10. It appears LogInOut is leaving the multi-language notice on the seats of cars destined for America that indicates we'd like to keep our plates. There was a stack of them on the desk inside LogInOut.


----------



## bruza (Sep 3, 2010)

:rofl: Sounds like we were both in Europe at roughly the same time. I should've contacted you all (since it sounds like you guys def had more fun).


----------



## dima123 (Jul 7, 2005)

Love the Color might be my next car!!! With a red interior. Enjoy Europe!!


----------



## Gluhwein (Aug 21, 2011)

Even though I'll be heading over there in two months, I am really jealous of your car. It looks gorgeous, especially after you washed it.


----------



## F32 N55 (Jun 12, 2014)

FlyingLow78 said:


> 8. I sped at least a bit pretty much everywhere (although not as badly in the Netherlands and Austria) and I expect some tickets in a few weeks. Since I go to Europe a couple times a year I'll have to pay.

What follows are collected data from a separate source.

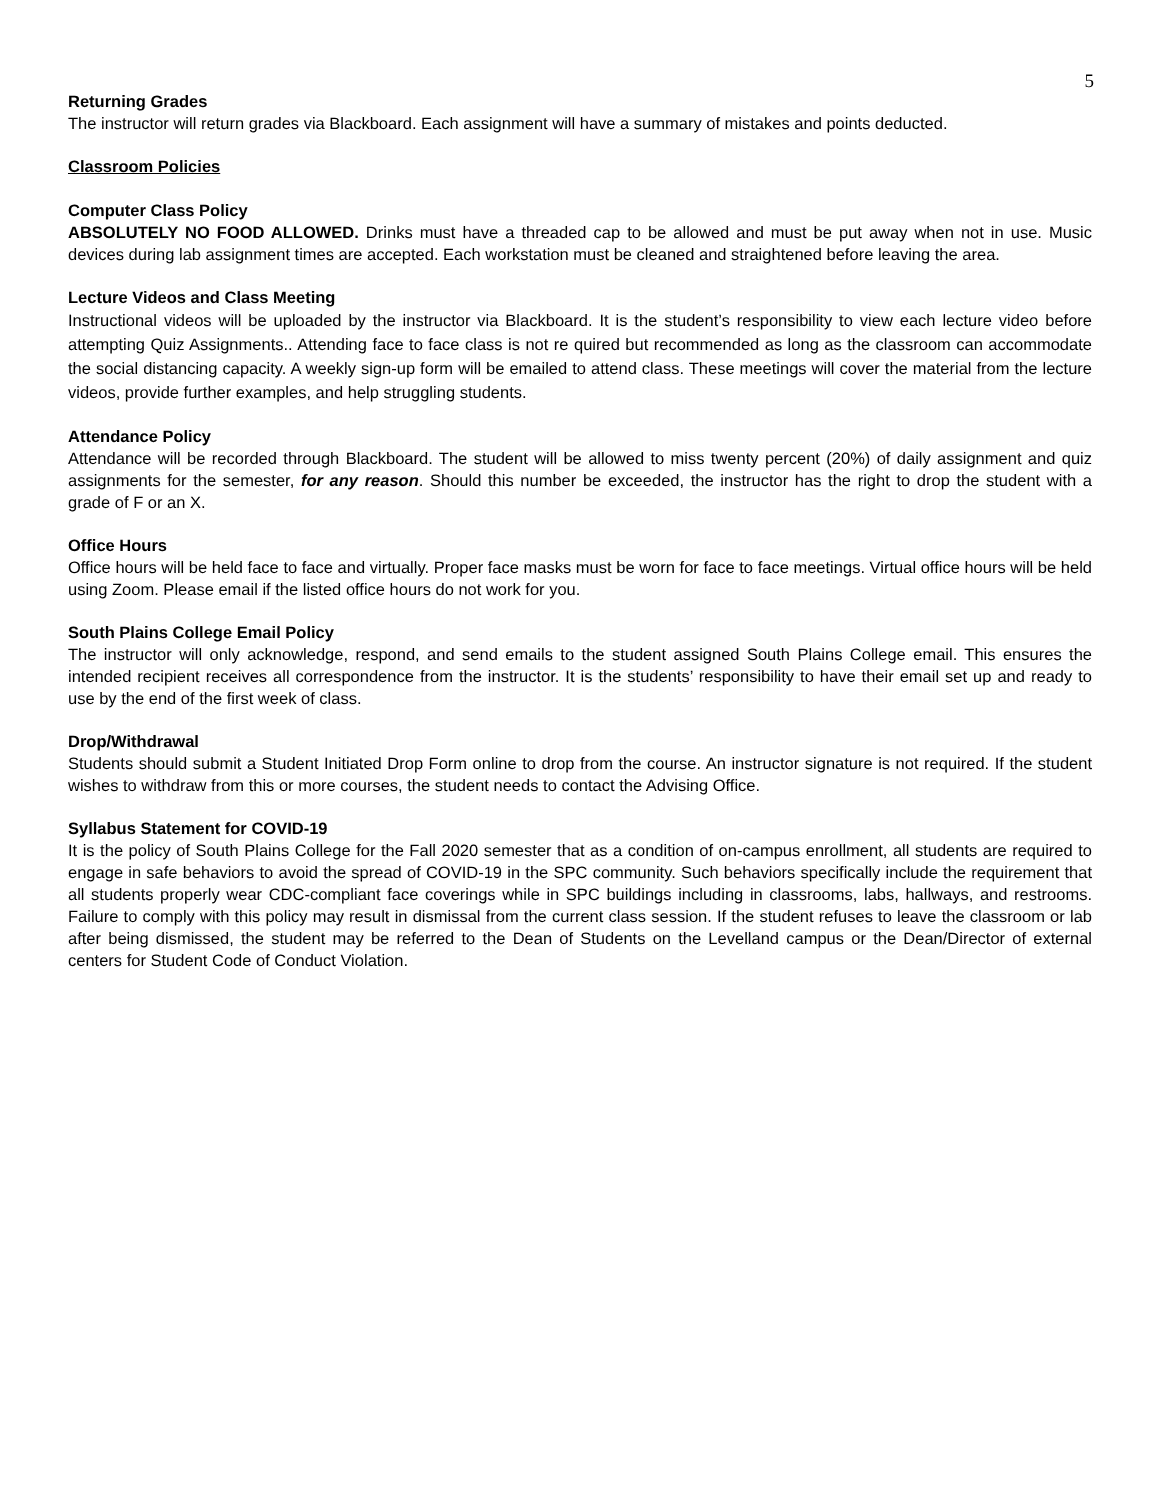5
Returning Grades
The instructor will return grades via Blackboard. Each assignment will have a summary of mistakes and points deducted.
Classroom Policies
Computer Class Policy
ABSOLUTELY NO FOOD ALLOWED. Drinks must have a threaded cap to be allowed and must be put away when not in use. Music devices during lab assignment times are accepted. Each workstation must be cleaned and straightened before leaving the area.
Lecture Videos and Class Meeting
Instructional videos will be uploaded by the instructor via Blackboard. It is the student’s responsibility to view each lecture video before attempting Quiz Assignments.. Attending face to face class is not re quired but recommended as long as the classroom can accommodate the social distancing capacity. A weekly sign-up form will be emailed to attend class. These meetings will cover the material from the lecture videos, provide further examples, and help struggling students.
Attendance Policy
Attendance will be recorded through Blackboard. The student will be allowed to miss twenty percent (20%) of daily assignment and quiz assignments for the semester, for any reason. Should this number be exceeded, the instructor has the right to drop the student with a grade of F or an X.
Office Hours
Office hours will be held face to face and virtually. Proper face masks must be worn for face to face meetings. Virtual office hours will be held using Zoom. Please email if the listed office hours do not work for you.
South Plains College Email Policy
The instructor will only acknowledge, respond, and send emails to the student assigned South Plains College email. This ensures the intended recipient receives all correspondence from the instructor. It is the students’ responsibility to have their email set up and ready to use by the end of the first week of class.
Drop/Withdrawal
Students should submit a Student Initiated Drop Form online to drop from the course. An instructor signature is not required. If the student wishes to withdraw from this or more courses, the student needs to contact the Advising Office.
Syllabus Statement for COVID-19
It is the policy of South Plains College for the Fall 2020 semester that as a condition of on-campus enrollment, all students are required to engage in safe behaviors to avoid the spread of COVID-19 in the SPC community. Such behaviors specifically include the requirement that all students properly wear CDC-compliant face coverings while in SPC buildings including in classrooms, labs, hallways, and restrooms. Failure to comply with this policy may result in dismissal from the current class session. If the student refuses to leave the classroom or lab after being dismissed, the student may be referred to the Dean of Students on the Levelland campus or the Dean/Director of external centers for Student Code of Conduct Violation.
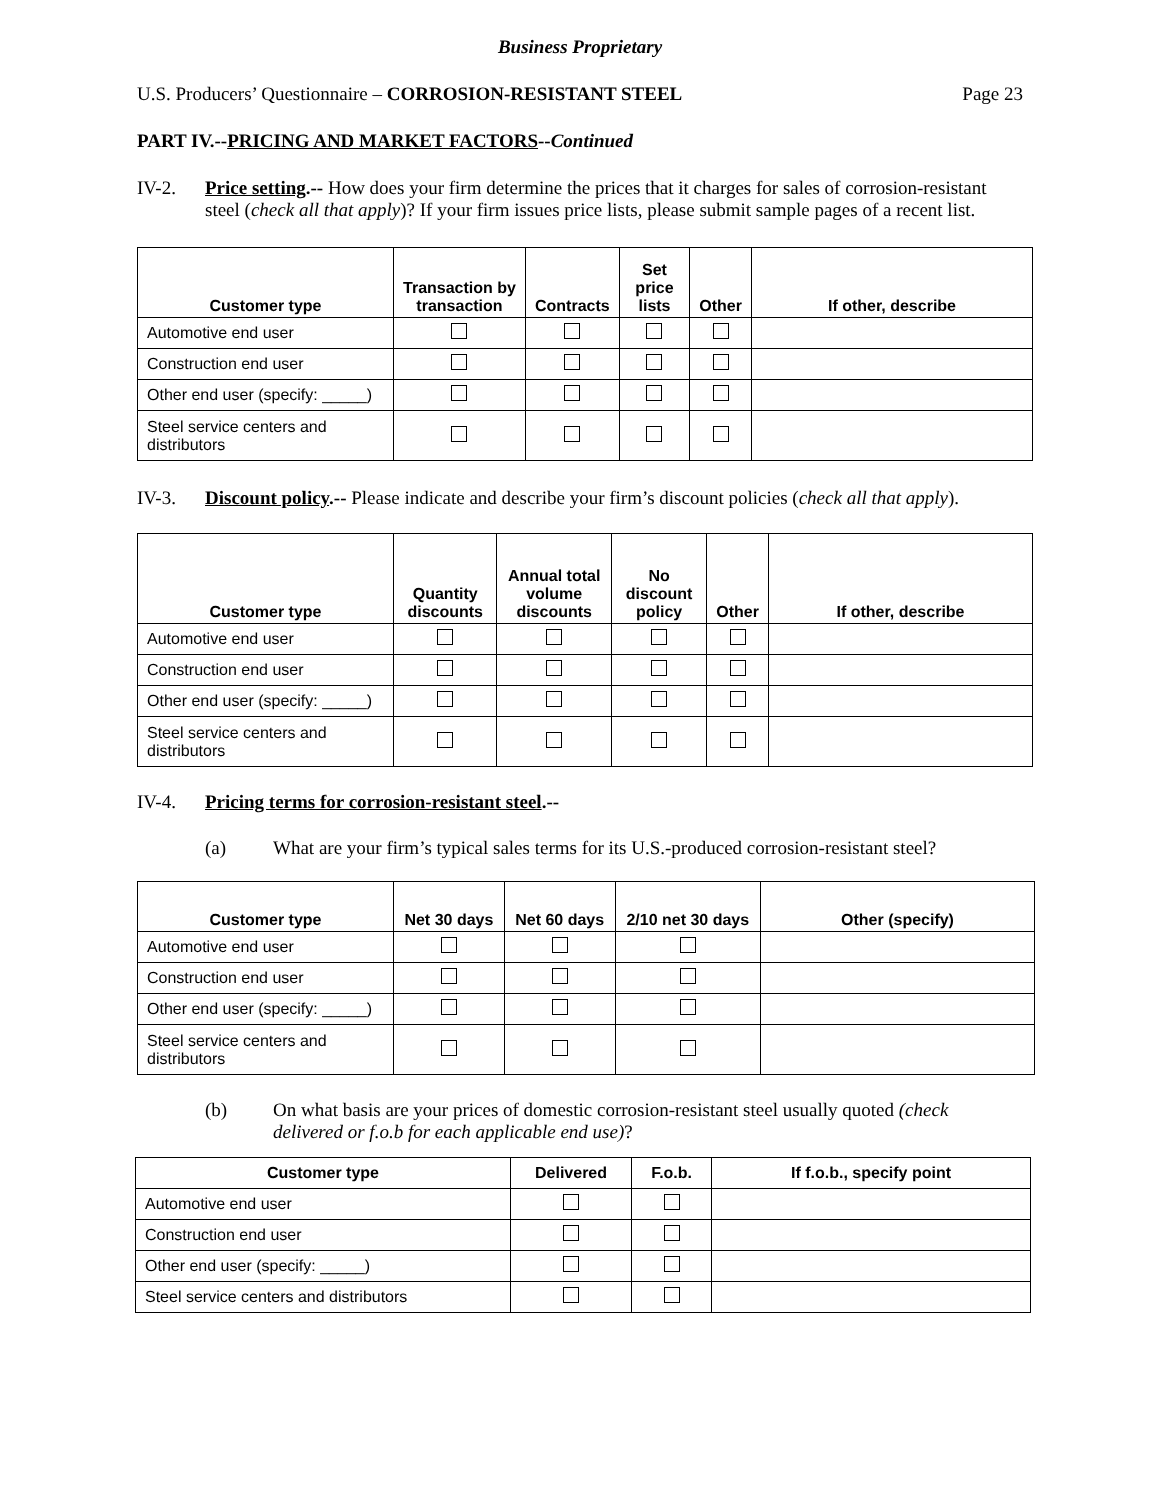Business Proprietary
U.S. Producers’ Questionnaire – CORROSION-RESISTANT STEEL Page 23
PART IV.--PRICING AND MARKET FACTORS--Continued
IV-2. Price setting.-- How does your firm determine the prices that it charges for sales of corrosion-resistant steel (check all that apply)? If your firm issues price lists, please submit sample pages of a recent list.
| Customer type | Transaction by transaction | Contracts | Set price lists | Other | If other, describe |
| --- | --- | --- | --- | --- | --- |
| Automotive end user | | | | | |
| Construction end user | | | | | |
| Other end user (specify: _____) | | | | | |
| Steel service centers and distributors | | | | | |
IV-3. Discount policy.-- Please indicate and describe your firm’s discount policies (check all that apply).
| Customer type | Quantity discounts | Annual total volume discounts | No discount policy | Other | If other, describe |
| --- | --- | --- | --- | --- | --- |
| Automotive end user | | | | | |
| Construction end user | | | | | |
| Other end user (specify: _____) | | | | | |
| Steel service centers and distributors | | | | | |
IV-4. Pricing terms for corrosion-resistant steel.--
(a) What are your firm’s typical sales terms for its U.S.-produced corrosion-resistant steel?
| Customer type | Net 30 days | Net 60 days | 2/10 net 30 days | Other (specify) |
| --- | --- | --- | --- | --- |
| Automotive end user | | | | |
| Construction end user | | | | |
| Other end user (specify: _____) | | | | |
| Steel service centers and distributors | | | | |
(b) On what basis are your prices of domestic corrosion-resistant steel usually quoted (check delivered or f.o.b for each applicable end use)?
| Customer type | Delivered | F.o.b. | If f.o.b., specify point |
| --- | --- | --- | --- |
| Automotive end user | | | |
| Construction end user | | | |
| Other end user (specify: _____) | | | |
| Steel service centers and distributors | | | |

Just paid my own Switzerland speed camera ticket. $760 USD.


----------



## Gary J (Dec 18, 2013)

Does it go by how much over the limit? That's a bit steep.


----------



## Fairfield1285 (Sep 8, 2014)

*Congrats!*

I was searching through the forums to find out how long my 335i xDrive would sit at the Munich Airport drop off and found your post. Thats my 335i xDrive next to your M3! I dropped it off 12/3, Wednesday morning at 9AM. :beerchug:


----------



## rmorin49 (Jan 7, 2007)

Awesome car, great trip, nice pics. Thanks for posting.


----------



## need4speed (May 26, 2006)

All well that ends at the Welt! N4S


----------



## visi107 (Mar 20, 2013)

Regarding your winter tires, did you rent them there or did you order the car with winter tires and it was delivered to US that way.


----------